Außerdem sitzen in der Haut zahllose Rezeptoren des Endocannabinoid-Systems, weshalb der Gesundheitszustand des Patienten noch effizienter verbessert werden kann. Trägt man die Cannabisprodukte direkt auf, so gehen die hilfreichen Phytocannabinoide auch direkt an diese Rezeptoren, sprich die die Behandlung ist meist viel effizienter als andere, nicht ganz so unmittelbare Methoden.

Eins der typischsten Anwendungsfelder neben der erwähnten Schmerzlinderung sind Hautkrankheiten wie etwa Schuppenflechte. Wie mehrere Studien gezeigt haben, reduzieren Cannabinoide wie THC, CBD, CBD und CBN die Vermehrung von Keratinozyten in der Oberhaut, eins der Symptome der Schuppenflechte.

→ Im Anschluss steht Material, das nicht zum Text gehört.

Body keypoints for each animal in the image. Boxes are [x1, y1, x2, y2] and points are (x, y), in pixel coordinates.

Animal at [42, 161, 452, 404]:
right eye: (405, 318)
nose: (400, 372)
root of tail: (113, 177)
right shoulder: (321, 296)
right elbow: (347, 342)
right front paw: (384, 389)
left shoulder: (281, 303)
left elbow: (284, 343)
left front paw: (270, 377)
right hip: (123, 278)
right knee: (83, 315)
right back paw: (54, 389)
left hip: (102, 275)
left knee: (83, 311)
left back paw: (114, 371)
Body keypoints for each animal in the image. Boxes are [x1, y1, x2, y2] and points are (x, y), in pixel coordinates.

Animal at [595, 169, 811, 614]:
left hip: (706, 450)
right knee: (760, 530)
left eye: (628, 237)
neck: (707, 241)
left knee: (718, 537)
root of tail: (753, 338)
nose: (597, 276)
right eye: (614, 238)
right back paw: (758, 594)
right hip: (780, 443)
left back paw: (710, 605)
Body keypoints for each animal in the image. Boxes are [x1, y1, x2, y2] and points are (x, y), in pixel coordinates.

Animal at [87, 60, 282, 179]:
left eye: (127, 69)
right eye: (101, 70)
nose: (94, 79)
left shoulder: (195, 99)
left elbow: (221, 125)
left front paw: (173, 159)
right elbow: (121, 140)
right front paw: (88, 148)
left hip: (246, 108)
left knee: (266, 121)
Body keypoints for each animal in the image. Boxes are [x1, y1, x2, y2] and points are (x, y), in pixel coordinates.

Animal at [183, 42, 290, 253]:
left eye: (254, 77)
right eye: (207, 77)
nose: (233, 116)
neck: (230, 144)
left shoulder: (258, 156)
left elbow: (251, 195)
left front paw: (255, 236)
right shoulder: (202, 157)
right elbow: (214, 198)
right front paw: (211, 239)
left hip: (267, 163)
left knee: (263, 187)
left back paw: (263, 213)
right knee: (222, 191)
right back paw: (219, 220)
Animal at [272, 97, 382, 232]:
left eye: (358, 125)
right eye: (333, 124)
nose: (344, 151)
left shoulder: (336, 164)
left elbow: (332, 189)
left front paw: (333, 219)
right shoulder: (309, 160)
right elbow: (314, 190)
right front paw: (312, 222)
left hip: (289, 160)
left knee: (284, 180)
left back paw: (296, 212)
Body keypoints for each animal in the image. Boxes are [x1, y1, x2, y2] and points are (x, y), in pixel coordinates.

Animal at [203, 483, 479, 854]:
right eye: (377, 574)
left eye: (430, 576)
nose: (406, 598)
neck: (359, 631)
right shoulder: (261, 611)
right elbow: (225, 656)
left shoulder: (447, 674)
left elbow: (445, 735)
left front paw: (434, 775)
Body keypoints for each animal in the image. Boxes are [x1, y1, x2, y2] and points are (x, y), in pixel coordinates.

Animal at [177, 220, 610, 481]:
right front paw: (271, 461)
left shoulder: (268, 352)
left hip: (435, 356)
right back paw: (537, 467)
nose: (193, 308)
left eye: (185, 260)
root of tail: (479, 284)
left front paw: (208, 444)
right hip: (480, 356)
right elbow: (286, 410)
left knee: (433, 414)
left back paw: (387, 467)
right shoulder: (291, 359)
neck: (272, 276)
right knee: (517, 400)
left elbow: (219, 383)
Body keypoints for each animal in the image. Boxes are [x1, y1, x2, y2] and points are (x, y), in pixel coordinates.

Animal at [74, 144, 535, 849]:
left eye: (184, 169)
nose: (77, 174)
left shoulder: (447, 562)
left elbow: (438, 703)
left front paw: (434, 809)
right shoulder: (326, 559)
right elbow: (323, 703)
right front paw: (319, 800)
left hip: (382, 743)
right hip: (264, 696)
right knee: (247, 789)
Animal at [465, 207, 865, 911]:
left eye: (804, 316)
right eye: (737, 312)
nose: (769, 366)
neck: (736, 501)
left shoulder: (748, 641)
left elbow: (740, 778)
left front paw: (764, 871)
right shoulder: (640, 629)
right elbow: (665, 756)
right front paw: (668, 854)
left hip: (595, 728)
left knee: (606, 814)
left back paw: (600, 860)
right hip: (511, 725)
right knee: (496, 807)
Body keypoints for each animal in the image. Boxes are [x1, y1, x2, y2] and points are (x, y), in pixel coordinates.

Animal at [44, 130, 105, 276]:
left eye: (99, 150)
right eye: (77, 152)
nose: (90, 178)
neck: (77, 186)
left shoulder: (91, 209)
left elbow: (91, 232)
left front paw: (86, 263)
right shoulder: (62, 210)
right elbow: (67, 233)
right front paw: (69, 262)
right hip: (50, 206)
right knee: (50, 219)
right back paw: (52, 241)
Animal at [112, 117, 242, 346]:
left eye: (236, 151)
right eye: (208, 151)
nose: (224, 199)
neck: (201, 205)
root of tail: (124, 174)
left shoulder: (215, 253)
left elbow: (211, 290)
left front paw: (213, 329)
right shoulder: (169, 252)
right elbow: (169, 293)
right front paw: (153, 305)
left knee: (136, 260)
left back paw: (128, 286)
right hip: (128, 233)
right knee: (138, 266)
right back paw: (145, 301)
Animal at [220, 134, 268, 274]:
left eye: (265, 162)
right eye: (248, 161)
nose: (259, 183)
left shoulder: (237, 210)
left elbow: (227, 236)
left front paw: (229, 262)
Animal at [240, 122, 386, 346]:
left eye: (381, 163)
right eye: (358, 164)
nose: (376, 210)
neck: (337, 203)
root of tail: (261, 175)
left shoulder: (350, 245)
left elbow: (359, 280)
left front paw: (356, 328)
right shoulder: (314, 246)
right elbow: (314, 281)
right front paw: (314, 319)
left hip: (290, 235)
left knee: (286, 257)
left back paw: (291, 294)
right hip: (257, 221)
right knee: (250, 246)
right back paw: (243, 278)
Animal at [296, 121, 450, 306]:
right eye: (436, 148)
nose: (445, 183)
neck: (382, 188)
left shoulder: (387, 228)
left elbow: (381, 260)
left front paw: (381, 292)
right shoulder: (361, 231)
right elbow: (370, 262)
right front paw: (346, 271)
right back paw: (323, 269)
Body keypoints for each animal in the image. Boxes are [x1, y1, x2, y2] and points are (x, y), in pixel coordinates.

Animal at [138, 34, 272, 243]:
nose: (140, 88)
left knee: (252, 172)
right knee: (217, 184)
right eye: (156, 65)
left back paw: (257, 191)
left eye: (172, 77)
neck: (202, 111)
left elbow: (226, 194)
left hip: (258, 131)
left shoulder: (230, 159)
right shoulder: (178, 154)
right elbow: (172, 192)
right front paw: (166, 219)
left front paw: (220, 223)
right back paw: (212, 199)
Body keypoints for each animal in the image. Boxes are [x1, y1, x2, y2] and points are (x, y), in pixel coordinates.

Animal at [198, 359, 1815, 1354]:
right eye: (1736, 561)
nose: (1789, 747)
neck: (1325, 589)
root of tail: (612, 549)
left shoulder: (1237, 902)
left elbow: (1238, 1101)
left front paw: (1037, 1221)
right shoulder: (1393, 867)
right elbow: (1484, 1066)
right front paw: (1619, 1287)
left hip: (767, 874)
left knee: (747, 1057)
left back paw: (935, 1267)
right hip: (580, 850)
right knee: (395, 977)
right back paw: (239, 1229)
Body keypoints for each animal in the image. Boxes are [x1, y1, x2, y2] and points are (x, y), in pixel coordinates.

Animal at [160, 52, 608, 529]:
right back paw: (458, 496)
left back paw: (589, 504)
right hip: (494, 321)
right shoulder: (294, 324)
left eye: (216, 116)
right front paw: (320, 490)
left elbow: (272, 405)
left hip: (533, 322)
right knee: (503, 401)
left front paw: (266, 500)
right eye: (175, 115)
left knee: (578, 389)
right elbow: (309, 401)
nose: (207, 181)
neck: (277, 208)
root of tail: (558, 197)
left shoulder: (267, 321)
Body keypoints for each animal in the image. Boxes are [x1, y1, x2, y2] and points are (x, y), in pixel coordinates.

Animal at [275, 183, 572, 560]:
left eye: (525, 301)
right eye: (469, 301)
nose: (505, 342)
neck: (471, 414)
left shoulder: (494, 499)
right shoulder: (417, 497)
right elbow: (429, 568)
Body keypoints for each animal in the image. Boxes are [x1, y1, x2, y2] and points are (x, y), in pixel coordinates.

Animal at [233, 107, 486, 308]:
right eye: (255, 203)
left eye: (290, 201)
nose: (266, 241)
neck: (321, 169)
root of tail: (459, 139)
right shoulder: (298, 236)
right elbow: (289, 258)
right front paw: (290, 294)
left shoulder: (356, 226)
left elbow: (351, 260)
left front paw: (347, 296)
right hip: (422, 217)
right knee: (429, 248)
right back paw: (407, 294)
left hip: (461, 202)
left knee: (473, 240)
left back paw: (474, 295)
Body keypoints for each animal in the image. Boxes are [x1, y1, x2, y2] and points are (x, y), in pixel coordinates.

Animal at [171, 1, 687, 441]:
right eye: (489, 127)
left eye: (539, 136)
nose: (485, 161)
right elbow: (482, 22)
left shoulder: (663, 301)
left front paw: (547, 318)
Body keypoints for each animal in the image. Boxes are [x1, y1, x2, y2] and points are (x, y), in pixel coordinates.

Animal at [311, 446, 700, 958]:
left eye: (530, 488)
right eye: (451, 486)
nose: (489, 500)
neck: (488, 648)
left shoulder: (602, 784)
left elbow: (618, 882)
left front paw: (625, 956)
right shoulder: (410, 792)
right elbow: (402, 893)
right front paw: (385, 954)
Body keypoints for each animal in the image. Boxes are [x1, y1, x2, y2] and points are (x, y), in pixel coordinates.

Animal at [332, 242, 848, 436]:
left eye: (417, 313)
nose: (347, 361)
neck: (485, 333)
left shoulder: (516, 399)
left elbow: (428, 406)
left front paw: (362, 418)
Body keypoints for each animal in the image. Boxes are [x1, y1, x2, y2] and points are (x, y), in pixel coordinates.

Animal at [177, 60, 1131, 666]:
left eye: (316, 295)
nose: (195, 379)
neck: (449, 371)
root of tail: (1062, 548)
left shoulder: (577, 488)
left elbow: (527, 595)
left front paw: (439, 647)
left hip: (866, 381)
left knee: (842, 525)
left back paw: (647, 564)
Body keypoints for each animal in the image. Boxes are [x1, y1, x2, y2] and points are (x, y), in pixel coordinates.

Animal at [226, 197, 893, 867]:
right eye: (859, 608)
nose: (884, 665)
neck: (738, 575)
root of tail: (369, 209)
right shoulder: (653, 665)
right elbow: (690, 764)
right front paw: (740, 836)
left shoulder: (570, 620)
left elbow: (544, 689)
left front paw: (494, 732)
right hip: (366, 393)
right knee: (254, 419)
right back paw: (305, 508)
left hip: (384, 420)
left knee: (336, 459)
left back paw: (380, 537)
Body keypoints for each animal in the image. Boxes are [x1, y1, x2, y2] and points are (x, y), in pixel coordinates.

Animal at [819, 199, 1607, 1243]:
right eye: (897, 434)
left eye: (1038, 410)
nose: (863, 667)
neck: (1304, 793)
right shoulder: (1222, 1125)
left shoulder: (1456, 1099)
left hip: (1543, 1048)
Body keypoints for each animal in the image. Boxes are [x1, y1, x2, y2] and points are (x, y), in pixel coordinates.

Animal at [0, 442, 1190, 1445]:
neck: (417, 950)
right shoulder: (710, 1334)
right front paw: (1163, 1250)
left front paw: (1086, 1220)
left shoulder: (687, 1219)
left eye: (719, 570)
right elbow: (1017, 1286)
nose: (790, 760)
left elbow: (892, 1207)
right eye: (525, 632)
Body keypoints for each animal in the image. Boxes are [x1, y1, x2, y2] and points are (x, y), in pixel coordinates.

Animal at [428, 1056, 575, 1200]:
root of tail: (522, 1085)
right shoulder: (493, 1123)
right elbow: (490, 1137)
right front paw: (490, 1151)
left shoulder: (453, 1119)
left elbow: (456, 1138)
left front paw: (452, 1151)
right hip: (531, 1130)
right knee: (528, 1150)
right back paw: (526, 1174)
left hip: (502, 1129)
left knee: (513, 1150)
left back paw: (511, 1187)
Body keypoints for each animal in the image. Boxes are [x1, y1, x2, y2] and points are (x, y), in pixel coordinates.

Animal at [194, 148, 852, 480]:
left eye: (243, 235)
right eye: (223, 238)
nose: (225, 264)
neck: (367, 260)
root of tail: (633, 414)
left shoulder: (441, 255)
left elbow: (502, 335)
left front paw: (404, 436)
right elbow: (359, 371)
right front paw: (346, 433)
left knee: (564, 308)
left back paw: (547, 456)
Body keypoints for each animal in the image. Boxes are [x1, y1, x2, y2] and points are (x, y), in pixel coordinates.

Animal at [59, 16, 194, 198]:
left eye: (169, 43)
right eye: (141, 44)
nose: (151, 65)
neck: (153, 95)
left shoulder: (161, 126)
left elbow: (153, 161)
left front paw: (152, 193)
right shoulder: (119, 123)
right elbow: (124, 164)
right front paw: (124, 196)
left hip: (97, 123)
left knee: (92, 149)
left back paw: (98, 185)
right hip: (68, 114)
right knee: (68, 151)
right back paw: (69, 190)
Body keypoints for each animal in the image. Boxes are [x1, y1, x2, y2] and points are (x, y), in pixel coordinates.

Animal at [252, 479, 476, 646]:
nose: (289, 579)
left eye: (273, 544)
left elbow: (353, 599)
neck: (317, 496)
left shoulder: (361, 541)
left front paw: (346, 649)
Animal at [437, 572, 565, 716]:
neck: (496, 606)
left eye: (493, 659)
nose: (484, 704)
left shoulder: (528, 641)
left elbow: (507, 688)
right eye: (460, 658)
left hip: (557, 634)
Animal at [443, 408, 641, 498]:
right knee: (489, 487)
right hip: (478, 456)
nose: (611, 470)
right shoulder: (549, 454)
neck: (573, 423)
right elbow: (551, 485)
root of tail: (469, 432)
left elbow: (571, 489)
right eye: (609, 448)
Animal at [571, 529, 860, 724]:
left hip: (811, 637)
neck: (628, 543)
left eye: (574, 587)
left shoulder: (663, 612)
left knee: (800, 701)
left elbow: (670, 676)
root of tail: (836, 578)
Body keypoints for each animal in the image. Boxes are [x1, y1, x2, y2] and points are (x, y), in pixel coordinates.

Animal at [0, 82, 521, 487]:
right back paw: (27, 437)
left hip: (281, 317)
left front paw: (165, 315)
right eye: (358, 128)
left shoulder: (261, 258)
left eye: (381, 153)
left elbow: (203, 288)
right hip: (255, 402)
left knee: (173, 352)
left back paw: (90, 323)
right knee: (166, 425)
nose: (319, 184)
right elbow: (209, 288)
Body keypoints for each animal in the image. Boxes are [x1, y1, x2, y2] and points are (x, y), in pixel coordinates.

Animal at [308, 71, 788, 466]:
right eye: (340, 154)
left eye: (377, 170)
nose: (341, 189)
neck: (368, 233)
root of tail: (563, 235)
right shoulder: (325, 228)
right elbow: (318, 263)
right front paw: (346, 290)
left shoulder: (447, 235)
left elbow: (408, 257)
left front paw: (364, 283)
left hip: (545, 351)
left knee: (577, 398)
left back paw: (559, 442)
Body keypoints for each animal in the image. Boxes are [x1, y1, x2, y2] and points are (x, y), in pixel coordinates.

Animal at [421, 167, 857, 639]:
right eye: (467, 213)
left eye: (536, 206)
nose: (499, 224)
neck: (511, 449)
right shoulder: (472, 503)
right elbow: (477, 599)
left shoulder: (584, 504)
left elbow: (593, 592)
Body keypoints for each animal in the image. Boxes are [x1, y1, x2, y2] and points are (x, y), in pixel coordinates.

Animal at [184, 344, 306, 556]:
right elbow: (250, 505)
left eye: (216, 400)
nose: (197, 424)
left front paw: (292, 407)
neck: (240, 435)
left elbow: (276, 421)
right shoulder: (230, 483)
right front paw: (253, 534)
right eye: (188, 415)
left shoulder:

Cremen auf Cannabisbasis helfen auch gegen Juckreiz, der nicht auf Hautkrankheiten zurückzuführen ist: Einer Studie des medizinischen Instituts der Universität von Miami zufolge lindert die Behandlung mit Cannabinoiden, in diesem Fall THC, den Juckreiz bei Patienten mit cholestatischer Hepatose.

Ebenso effizient zeigt sie sich auch bei Patienten, die infolge von Hämodialyse-Maßnahmen mit den gleichen lästigen Symptomen zu kämpfen haben: Nach einer Untersuchung polnischer Forscher litten 38 % der Kranken, nachdem sie drei Wochen lang zweimal täglich eine Creme auf Cannabinoid-Basis verwendet hatten, nicht mehr unter Juckreiz sowie 81 % nicht mehr unter anormal trockener Haut.

Nicht nur für die Haut hilfreich

Mit derartigen Cremen lässt sich auch der Alptraum aller Teenager loswerden: Akne. Marihuana hat nämlich neben seinen entzündungshemmenden auch sebostatische Eigenschaften und verhindert deshalb die Talgproduktion, sprich die Bildung neuer Pickel auf der Haut. Da sie viel Feuchtigkeit spenden, eignen sich derartige Balsame sogar für andere Hautprobleme wie etwa Juckflechte.

Einige Experten schätzen solche Cannabis-Cremen auch für die Behandlung von Krankheiten, die weit über die Haut hinausgehen. Eins der am weitesten verbreiteten Anwendungsfelder ist dabei Arthritis. Erst 2016 zeigte etwa eine an Ratten durchgeführte Studie, dass die topische Anwendung von CBD die von der Krankheit verursachten Entzündungsherde und Schmerzen reduzierte, und dies ohne jede Nebenwirkungen.

Andere Studien über topisches Cannabis wiederum konzentrieren sich auf komplexere Erkrankungen wie Multiple Sklerose. So fand ein italienisches Forscherteam heraus, dass die Behandlung von Laborratten mit Cannabis-Creme gegen die sogenannte experimentelle autoimmune Enzephalomyelitis hilft, eine neurologische Erkrankung, bei der sich das Hirn und das Rückenmark entzünden und die stark der Multiplen Sklerose beim Menschen ähnelt.

Ihr habt also gesehen, dass topisches Cannabis ein immenses Heilpotenzial hat, auch wenn ihm nicht immer die verdiente Aufmerksamkeit zuteilwird. Für alle, die bereits auf die therapeutischen Anwendungen von Marihuana und dessen unzählige gesundheitliche Vorteile setzen, ist dies eine Frage der Sensibilisierung und der Erziehung. Vielleicht sind die tollen Ergebnisse all dieser Studien ja Anlass genug, dass sich da etwas tut?